Accurate serology testing will provide reassurance to front-line health-care workers, who must deal with the stress of daily contact
with patients who have active infections and people who may be infected, he said.
Provincial health officer Dr. Bonnie Henry is especially keen to let health-care workers know if they have the antibodies and that they are immune.
Knowing the level of immunity among all British Columbians will be key to deciding when and if to relax the physical distancing requirements needed to slow the spread of the virus, experts say.
“We don’t know how long the immunity lasts, but we expect it to be at least months,” said Henry.
Testing on primates suggests that once you clear the infection, you are immune to the virus, which is the case with closely related coronaviruses.
All the testing for COVID-19 to date has been focused on finding people who are actively infected with the novel coronavirus to determine who can transmit the virus to others.
Serology testing is more like election polling.

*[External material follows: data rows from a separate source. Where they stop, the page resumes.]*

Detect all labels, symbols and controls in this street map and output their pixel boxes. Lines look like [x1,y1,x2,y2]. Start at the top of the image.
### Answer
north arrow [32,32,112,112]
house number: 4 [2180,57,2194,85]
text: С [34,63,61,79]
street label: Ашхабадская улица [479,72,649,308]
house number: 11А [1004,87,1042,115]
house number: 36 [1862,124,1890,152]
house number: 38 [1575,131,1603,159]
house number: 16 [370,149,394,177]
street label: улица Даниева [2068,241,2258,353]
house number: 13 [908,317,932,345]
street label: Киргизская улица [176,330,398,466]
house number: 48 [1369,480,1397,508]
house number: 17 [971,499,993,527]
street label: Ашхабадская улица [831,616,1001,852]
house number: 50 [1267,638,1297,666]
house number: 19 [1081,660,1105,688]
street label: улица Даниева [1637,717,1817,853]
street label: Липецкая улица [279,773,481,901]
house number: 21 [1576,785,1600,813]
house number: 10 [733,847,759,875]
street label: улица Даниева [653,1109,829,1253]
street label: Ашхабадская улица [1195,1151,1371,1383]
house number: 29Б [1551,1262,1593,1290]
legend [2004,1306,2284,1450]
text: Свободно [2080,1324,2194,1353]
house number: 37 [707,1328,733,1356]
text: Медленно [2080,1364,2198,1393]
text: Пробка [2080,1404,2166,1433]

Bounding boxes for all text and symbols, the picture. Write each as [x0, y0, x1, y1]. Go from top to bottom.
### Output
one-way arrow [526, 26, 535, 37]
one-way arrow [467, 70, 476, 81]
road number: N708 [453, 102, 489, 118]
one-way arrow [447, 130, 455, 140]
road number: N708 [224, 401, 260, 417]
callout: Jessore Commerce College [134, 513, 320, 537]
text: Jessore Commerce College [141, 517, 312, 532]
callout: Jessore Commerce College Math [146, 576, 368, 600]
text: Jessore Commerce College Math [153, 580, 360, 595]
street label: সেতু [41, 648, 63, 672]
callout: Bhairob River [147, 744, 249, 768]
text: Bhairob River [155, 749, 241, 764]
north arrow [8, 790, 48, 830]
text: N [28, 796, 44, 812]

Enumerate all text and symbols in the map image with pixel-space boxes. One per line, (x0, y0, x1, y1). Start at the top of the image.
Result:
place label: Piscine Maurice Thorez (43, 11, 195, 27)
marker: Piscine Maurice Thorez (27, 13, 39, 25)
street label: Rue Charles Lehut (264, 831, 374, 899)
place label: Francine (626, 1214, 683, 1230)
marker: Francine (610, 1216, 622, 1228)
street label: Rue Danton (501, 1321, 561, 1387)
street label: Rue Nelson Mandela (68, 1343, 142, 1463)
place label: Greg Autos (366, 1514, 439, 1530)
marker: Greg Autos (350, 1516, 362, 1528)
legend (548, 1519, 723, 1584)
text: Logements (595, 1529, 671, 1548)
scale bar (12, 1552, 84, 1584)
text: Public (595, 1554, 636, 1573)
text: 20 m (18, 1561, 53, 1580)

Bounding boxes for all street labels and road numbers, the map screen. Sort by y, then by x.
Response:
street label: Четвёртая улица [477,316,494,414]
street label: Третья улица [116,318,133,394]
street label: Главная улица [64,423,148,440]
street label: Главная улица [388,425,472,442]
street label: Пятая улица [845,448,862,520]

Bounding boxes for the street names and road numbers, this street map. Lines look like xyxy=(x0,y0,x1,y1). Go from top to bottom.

“You don’t have to test everybody, but you can get some estimate of who in the population has been infected and that will help us guide the relaxation of physical distance measures,” said Krajden.
American commentators have floated the idea of creating a COVID -19 certification system, or immunity passport, so that people who are confirmed to be immune can go back to their normal lives and their jobs in order to restart the economy as quickly as possible.
Krajden was cool to the idea, preferring to use such tests to keep the health-care system functioning smoothly and to inform policy makers.
The Public Health Agency of Canada’s National Microbiology Laboratory is working on developing a number of serologic tests and evaluating commercial serologic tests for COVID-19.
“This pan-canadian collaboration includes members of the Canadian Public Health Laboratory Network, clinical researchers from front-line health-care settings, and Canadian Blood Services, all of whom are working to establish the materials needed for both the evaluation and then implementation of serologic testing,” the Public Health Agency of Canada said.
Dr. Mel Krajden of the B.C. Centre for Disease Control says antibody testing will help guide the relaxation of social distancing measures.